Je m’ignorais christianophobe. Comme beaucoup, j’observais les catholiques pratiquants avec une indifférence passablement arrogante et amusée. Je tolérais le son des cloches de l’église Saint-François-Xavier comme je tolère l’apprentissage de la trompette par mon voisin du 5e. Mon athéisme, à la fois snobinard et mou, se plaisait à croire que, comme le dit Chantal Delsol, « les catholiques traditionalistes sont couramment incultes, mais extrêmement civilisés ». À en juger par les réactions des milieux cathos intégristes au spectacle de Roméo Castellucci joué au Théâtre de la Ville, Sur le concept du visage du fils de Dieu, seule la première partie de la remarque est vraie. Peut-être faut-il, cependant, se réjouir de voir les tribus barbares autochtones se soulever avec une rage et une fureur comparables à celles des tribus allogènes.

Les catholiques peuvent certes se sentir offensés par ce que certains qualifient de « vision volontairement scatologique de la figure du Christ », encore que leur opinion soit uniquement fondée sur les critiques de la pièce ou sur les photos circulant sur Internet. Ils peuvent se sentir indignés à la lecture de l’amas d’ignominies publié par Libération sous le titre « À bas toutes les calottes, noms de dieux ! Oui, mais encore ? », dans lequel la Croix est qualifiée de « bout de bois pesant » et les organisateurs des manifestations anti-Castellucci de « sous-traitants un peu fachos de la Vatican Inc. ». Même Michel Onfray affirme qu’« on peut provoquer sans insulter les gens ».
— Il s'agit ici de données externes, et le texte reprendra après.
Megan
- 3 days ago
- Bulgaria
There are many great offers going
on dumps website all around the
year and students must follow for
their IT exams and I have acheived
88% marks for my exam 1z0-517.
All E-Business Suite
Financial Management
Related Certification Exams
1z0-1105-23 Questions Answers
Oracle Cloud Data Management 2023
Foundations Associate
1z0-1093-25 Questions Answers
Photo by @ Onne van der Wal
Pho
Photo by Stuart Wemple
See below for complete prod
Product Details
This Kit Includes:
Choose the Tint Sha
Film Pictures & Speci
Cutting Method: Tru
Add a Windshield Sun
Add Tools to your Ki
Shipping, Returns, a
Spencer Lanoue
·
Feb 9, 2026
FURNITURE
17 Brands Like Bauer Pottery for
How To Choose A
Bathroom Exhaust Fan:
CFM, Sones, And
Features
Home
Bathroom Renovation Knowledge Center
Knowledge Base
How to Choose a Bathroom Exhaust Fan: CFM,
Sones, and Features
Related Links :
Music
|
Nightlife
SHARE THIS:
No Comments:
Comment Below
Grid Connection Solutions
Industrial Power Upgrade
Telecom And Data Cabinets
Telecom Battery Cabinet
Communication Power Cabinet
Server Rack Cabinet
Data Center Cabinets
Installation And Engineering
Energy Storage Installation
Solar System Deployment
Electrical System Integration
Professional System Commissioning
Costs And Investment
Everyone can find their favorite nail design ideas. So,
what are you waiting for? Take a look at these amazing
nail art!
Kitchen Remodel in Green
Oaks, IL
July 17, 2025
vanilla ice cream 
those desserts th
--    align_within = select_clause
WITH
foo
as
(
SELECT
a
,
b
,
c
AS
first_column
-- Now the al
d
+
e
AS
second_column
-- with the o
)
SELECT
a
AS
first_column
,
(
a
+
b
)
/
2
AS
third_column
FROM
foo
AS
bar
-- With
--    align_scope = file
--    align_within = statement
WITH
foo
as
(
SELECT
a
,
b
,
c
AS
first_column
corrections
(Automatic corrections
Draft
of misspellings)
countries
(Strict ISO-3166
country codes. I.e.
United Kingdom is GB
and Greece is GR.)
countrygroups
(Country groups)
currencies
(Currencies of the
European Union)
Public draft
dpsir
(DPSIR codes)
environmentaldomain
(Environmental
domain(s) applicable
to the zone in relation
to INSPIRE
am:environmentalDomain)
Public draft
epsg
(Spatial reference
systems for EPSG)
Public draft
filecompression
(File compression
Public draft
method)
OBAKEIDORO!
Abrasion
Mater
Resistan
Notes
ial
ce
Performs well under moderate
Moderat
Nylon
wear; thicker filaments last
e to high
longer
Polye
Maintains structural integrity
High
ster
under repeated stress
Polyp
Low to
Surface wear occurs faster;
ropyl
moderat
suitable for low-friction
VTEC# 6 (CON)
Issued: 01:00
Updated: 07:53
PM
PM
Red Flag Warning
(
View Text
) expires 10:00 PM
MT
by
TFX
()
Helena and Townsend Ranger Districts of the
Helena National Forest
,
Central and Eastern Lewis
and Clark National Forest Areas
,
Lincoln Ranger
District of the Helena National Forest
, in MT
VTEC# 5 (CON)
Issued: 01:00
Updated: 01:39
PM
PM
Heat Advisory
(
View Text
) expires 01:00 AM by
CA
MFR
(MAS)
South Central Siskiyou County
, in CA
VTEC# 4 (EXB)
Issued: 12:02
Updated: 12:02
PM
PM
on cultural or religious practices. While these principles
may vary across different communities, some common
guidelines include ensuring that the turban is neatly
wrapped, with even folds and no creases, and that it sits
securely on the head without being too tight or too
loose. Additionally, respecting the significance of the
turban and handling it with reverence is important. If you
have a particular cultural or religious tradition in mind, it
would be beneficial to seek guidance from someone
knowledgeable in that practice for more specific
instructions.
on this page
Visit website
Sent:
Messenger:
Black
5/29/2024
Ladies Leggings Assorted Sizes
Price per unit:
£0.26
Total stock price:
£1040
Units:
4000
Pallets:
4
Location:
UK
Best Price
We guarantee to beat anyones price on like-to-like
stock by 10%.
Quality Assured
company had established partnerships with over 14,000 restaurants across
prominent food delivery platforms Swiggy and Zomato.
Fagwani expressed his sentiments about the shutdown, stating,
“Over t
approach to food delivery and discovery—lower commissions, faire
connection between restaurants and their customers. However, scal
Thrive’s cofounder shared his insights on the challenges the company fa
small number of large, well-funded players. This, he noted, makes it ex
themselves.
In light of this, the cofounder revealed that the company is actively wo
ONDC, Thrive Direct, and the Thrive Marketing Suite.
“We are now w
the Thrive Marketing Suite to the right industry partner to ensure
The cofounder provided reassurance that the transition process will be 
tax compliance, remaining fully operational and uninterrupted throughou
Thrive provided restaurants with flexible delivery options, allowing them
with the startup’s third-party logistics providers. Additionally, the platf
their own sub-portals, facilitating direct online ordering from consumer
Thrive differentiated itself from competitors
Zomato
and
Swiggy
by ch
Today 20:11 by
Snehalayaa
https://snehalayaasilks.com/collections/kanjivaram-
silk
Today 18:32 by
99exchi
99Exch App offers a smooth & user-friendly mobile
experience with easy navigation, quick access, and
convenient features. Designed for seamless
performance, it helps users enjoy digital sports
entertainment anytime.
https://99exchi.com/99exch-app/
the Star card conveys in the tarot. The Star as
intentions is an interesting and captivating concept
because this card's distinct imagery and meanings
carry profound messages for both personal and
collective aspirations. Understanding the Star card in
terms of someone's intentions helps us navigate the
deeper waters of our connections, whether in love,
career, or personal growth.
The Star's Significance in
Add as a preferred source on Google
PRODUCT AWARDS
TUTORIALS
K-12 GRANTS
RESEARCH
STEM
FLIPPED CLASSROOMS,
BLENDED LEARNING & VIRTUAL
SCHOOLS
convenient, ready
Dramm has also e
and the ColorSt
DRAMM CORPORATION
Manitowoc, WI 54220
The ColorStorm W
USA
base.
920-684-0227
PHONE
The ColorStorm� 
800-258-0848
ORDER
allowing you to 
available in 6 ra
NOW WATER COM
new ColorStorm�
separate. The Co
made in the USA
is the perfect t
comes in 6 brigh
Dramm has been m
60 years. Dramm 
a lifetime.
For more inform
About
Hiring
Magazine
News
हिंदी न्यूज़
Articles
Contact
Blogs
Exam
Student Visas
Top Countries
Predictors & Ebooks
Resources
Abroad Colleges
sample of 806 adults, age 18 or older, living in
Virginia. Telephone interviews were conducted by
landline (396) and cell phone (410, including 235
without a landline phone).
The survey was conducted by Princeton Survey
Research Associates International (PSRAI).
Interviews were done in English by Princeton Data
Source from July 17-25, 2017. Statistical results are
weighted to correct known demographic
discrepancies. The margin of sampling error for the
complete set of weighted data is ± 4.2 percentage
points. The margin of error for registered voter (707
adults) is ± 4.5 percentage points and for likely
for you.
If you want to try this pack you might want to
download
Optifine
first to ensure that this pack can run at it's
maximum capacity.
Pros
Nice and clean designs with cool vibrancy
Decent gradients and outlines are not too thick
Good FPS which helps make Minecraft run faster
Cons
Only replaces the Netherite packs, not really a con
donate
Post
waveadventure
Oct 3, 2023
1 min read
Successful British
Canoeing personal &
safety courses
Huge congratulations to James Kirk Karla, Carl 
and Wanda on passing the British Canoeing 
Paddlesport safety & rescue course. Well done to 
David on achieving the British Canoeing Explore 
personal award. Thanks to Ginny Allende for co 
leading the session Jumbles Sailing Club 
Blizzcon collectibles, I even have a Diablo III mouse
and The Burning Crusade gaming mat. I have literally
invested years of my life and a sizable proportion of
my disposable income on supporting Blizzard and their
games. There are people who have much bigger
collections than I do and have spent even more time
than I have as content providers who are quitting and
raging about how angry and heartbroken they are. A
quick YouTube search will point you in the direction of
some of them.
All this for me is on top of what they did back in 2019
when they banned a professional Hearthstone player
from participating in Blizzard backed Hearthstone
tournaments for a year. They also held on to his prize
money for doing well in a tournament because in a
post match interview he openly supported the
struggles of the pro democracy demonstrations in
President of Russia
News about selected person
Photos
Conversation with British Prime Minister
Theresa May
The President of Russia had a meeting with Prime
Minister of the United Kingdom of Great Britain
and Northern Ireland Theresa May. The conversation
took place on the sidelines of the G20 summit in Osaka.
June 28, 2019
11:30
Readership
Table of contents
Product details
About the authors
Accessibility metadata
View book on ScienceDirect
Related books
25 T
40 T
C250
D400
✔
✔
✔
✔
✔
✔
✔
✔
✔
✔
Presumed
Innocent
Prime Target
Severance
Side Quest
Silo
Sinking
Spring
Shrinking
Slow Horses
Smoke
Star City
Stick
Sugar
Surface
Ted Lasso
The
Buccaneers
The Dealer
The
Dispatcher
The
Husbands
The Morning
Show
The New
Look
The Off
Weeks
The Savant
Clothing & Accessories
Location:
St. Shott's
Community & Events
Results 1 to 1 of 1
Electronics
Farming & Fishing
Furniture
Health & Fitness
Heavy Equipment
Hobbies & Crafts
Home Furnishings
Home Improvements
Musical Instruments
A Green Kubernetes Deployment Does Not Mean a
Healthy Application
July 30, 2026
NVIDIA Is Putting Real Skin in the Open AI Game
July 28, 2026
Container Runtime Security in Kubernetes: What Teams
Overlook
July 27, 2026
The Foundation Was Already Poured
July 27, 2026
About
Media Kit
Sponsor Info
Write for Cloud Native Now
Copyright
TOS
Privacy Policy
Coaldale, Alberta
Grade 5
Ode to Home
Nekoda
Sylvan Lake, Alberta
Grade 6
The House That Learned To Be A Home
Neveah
Il serait cependant appréciable que les catholiques comprennent qu’ils vivent parmi des gens qui sont tout autant ulcérés par le message de l’abbé Régis de Cacqueray, paru dans France catholique, où il est question, je cite, de « rafles de catholiques » auxquelles aurait eu recours la police en procédant à l’interpellation des défenseurs les plus hardis de l’honneur du Christ. Qu’on se moque plus ou moins gentiment des cathos, je veux bien l’admettre. Qu’on offense, ouvertement ou sous couvert d’une quelconque production artistique, la symbolique chrétienne, je le reconnais et le regrette. Mais lorsque j’entends que les chrétiens sont discriminés, voire persécutés en France, je rigole. Or, le slogan des manifestants, devant le Théâtre de la Ville, n’était pas « Les moqueries, ça suffit ! » mais « Christianophobie, ça suffit ! ».